▶ _Document_:
Should Airlines Consider Banning Alcohol On
Aircraft?
A traveler relaxes in her airplane seat and enjoys
a drink on the flight. GETTY
Should airlines ban drinking on some
flights? Could never happen, you say? April Fool!
Not exactly. Drunk and
out-of-control passengers are becoming a real problem, groping and assaulting
flight attendants, fighting other passengers and air marshals, attempting to
open the aircraft door mid-flight and attempting to get into the cockpit, among
other issues.
To paraphrase the late Rick James, like cocaine, alcohol
"is a hell of a drug."
In 2017, a BBC investigation found that drunk air
passenger arrests at UK airports rose 50% over the previous year. In an video
posted by the BBC, 14-year Virgin Atlantic flight attendant Ally Murphy said one
reason she quit flying were drunk, abusive passengers who groped and swore at
her. Once, a "drunk passenger tried to open the plane door."
Serious
alcohol-based incidents continue to occur on board. Just last month, an
Australian model was convicted for assaulting a flight attendant on a United
flight from Melbourne to Los Angeles in January. According to a press release
from the US Department of Justice, the woman, Adau Akui Atem Mornyang, 24, of
Victoria, Australia, was convicted of offenses relating to a January 21 incident
"in which she appeared to be intoxicated and was verbally and physically abusive
to personnel and other passengers during the flight."
According to the
evidence presented at trial, several hours into the flight, passengers
approached a flight attendant "to complain about Mornyang's disruptive behavior,
which included flailing her arms and yelling obscenities and racial slurs." When
a flight attendant tried to speak to her, she began shouting at him, then
slapped him in the face. The flight attendant attempted to restrain Mornyang
until federal air marshals on board could restrain her in the rear galley of the
plane for the rest of the flight.
A jury found Mornyang guilty of a
felony charge of interference with a flight crew and misdemeanor assault. She
faces a maximum sentence of 21 years in federal prison when sentenced this
June.

▶ _Extracted information_:
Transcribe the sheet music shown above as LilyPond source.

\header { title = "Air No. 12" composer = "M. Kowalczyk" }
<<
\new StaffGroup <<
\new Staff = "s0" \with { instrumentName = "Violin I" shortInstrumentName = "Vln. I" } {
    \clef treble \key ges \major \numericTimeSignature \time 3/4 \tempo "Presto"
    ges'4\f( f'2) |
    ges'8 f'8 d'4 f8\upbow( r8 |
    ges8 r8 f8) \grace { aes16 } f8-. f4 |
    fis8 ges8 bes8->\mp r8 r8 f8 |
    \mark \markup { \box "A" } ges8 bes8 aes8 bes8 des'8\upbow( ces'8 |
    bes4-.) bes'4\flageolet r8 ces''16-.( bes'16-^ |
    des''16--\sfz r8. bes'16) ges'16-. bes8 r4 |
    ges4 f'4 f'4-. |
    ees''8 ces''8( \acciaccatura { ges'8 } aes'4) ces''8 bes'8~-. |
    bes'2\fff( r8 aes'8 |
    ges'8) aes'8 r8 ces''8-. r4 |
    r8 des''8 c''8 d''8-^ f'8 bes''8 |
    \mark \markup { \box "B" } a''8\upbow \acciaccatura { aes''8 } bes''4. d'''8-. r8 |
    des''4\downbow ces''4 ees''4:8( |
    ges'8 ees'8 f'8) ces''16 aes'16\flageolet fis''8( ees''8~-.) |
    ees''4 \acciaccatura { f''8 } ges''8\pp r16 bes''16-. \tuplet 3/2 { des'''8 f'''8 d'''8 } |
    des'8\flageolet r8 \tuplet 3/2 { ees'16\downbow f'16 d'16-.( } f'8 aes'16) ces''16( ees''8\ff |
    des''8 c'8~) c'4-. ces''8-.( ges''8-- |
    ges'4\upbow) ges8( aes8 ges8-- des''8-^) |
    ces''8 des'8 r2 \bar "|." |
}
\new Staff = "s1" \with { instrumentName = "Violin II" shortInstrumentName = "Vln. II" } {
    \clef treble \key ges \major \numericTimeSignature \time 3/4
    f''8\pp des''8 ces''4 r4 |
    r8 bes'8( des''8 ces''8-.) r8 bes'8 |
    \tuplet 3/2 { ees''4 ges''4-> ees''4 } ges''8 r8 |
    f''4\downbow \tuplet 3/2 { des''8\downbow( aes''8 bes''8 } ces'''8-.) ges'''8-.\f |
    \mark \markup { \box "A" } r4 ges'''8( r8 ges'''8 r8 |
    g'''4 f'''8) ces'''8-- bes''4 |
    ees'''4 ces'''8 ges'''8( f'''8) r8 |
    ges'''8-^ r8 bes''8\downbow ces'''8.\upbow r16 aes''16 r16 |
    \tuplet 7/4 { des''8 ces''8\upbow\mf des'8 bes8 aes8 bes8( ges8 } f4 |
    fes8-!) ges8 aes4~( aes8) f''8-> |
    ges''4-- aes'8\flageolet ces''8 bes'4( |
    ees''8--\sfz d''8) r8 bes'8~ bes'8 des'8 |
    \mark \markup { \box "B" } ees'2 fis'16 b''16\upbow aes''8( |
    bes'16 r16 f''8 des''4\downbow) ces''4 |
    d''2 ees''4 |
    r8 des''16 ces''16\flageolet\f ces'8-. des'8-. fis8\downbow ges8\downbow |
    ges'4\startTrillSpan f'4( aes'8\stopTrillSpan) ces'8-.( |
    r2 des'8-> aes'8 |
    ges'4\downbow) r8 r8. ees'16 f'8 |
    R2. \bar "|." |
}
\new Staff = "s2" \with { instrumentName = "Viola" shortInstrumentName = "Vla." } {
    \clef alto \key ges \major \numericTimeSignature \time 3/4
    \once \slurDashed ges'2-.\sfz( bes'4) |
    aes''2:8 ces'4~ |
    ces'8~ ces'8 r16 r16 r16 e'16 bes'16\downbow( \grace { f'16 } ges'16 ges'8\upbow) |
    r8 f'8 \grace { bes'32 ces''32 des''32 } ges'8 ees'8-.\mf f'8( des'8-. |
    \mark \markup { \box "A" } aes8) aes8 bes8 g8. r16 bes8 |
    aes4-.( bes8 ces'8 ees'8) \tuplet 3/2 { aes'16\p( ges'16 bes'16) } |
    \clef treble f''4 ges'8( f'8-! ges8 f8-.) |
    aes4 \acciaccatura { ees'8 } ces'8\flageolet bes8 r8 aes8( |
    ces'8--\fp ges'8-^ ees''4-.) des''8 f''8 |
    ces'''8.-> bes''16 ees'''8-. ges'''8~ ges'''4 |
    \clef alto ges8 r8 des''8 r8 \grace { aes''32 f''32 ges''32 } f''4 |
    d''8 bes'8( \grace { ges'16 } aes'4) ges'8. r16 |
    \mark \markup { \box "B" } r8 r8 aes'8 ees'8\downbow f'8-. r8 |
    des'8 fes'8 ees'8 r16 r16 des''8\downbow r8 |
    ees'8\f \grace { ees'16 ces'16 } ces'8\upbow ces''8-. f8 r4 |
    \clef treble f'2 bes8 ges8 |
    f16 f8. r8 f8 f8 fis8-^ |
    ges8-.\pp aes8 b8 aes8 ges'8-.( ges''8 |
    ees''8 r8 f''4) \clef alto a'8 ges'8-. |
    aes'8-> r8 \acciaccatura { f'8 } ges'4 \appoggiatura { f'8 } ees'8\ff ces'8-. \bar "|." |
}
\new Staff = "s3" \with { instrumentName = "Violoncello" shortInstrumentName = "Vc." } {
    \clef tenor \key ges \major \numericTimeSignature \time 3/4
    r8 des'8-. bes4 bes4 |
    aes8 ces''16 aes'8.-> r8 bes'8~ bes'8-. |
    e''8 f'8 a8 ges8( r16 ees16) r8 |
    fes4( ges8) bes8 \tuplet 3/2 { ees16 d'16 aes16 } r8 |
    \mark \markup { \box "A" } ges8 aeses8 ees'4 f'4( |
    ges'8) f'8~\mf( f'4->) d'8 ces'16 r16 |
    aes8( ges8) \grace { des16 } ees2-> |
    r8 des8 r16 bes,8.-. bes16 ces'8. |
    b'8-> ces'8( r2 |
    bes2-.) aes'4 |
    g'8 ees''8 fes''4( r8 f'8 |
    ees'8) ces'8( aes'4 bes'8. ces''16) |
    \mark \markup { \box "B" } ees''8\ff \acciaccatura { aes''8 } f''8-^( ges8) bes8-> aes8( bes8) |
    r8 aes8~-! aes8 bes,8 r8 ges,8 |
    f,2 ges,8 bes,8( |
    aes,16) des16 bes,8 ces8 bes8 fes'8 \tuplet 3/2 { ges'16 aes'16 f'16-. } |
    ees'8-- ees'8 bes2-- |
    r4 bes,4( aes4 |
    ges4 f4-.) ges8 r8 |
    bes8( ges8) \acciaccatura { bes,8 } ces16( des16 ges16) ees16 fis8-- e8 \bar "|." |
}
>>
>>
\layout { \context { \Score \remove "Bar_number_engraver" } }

▶ _Exercise requirements_:
**A.** Pull out every line of the listing that contains the string "shortInstrumentName".
**B.** Continue the article on alcohol aboard flights, picking up after its last sentence.

▶ _Outputs by task_:
**A.**
\new Staff = "s0" \with { instrumentName = "Violin I" shortInstrumentName = "Vln. I" } {
\new Staff = "s1" \with { instrumentName = "Violin II" shortInstrumentName = "Vln. II" } {
\new Staff = "s2" \with { instrumentName = "Viola" shortInstrumentName = "Vla." } {
\new Staff = "s3" \with { instrumentName = "Violoncello" shortInstrumentName = "Vc." } {

**B.**
In 2018, a Southwest Airlines flight from Chicago to New Orleans
was disrupted by a man who threatened to put a flight attendant into "a body
bag" for refusing to serve him a fourth drink on the two-hour flight. The man,
Joel Michael Bane of New Jersey, then refused to take his seat for landin. When
the pilot did manage to successfully land, Bain assaulted a pair of police
officers who had to use stun guns to get him off the plane. Amazingly, Bane, who
pleaded guilty to one count of interference with flight crew, was sentenced only
to two years of probation and a $3,000 fine.
Also in 2018, a Delta
Airlines overnight flight from Salt Lake City to Orlando with 193 people on
board had to land in Oklahoma City to meet with police officers, after a
passenger headbutted a flight attendant when he too was cut off from
booze.
And in 2018, a pilot traveling as a passenger on an Emirates
flight asked to smoke on the flight, then slapped the chest of a Romanian flight
attendant, threw his shoe at her, cursed at other passengers, then grabbed two
beers and more booze from the galley. When finally restrained by crew and other
passengers in handcuffs, he threatened the flight and slammed his head so hard
against the seatback that the video screen broke.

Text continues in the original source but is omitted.